An argument arose as follows in a recent Premiership game. An opposing player kicks the ball. This was charged down by a home player. A second home player is several metres in front of the charge down and then picks up the ball. The referee blows for a penalty for offside.
The argument was ' a player cannot be offside from a charge down' . The premiership ref gave two penalties in the match (one to each side) for the same offence.
The question seems to be Law 11.3 that when a player kicks the ball this puts the home player onside but this seems then to be counteracted by the home player who charges down the ball putting the penalised player back offside?
Thanks for a very interesting question.
To help clarify this we need to take a step back and look at offside in open play. Let's look at the definition of offside.

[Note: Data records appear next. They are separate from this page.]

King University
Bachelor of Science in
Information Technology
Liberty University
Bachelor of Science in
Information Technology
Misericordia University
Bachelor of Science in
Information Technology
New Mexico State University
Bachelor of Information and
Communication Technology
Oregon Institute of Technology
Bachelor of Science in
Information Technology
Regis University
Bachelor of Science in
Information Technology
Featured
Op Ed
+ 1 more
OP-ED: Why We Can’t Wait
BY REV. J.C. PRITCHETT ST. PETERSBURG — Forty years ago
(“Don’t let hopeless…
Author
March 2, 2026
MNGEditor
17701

At the start of a game all players are onside. As the match progresses players may find themselves in an offside position. Such players are then liable to be penalised until they become onside again.

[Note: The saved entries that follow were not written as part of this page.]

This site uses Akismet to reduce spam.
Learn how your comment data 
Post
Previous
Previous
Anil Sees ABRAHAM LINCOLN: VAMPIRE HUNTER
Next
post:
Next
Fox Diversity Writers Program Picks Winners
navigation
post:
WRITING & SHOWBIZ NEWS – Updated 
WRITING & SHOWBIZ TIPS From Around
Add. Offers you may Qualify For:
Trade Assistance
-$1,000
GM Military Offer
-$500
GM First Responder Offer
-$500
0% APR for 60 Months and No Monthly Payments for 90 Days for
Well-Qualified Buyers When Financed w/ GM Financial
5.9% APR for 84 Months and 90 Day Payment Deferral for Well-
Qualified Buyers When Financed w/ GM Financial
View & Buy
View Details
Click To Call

In general play a player is offside if the player is in front of a team-mate who is carrying the ball, or in front of a team-mate who last played the ball.
Offside means that a player is temporarily out of the game. Such players are liable to be penalised if they take part in the game.
In general play, a player can be put onside either by an action of a team-mate or by an action of an opponent. However, the offside player cannot be put onside if the offside player interferes with play; or moves forward, towards the ball, or fails to move 10 metres away from the place where the ball lands.
The second paragraph is the one we need to look at. "A player is offside if he is in front of a team-mate who last played the ball". So when the charge-down occurs, any team mates of the charger, who were in front of him when he charged-down the ball, are offside and liable to penalty if they take part in the game.
There is a common misconception that a charge own put everyone onside, in fact it only puts all the kickers team onside. Any of the kickers team who are in front of the kicker are offside at the time of the kick, but a charge-down puts them onside.
Think of it this way (and this is a simplistic rule of thumb), you can only be offside in open play if your team have the ball (or last played it) so when the ball is kicked, only that team can be offside, but when it is charged-down, it is now only the chargers team who can be offside.
So Ed, in your example, the referee was correct, the player in front of his team mate who charged down the kick was offside, and penalised for taking part in the game by playing the ball.
As usual, you need to read more than one piece of law to get the full picture. In this case the definitions for Law 11, and Law 11.4(f).
Great question Ed, and thanks for posting it.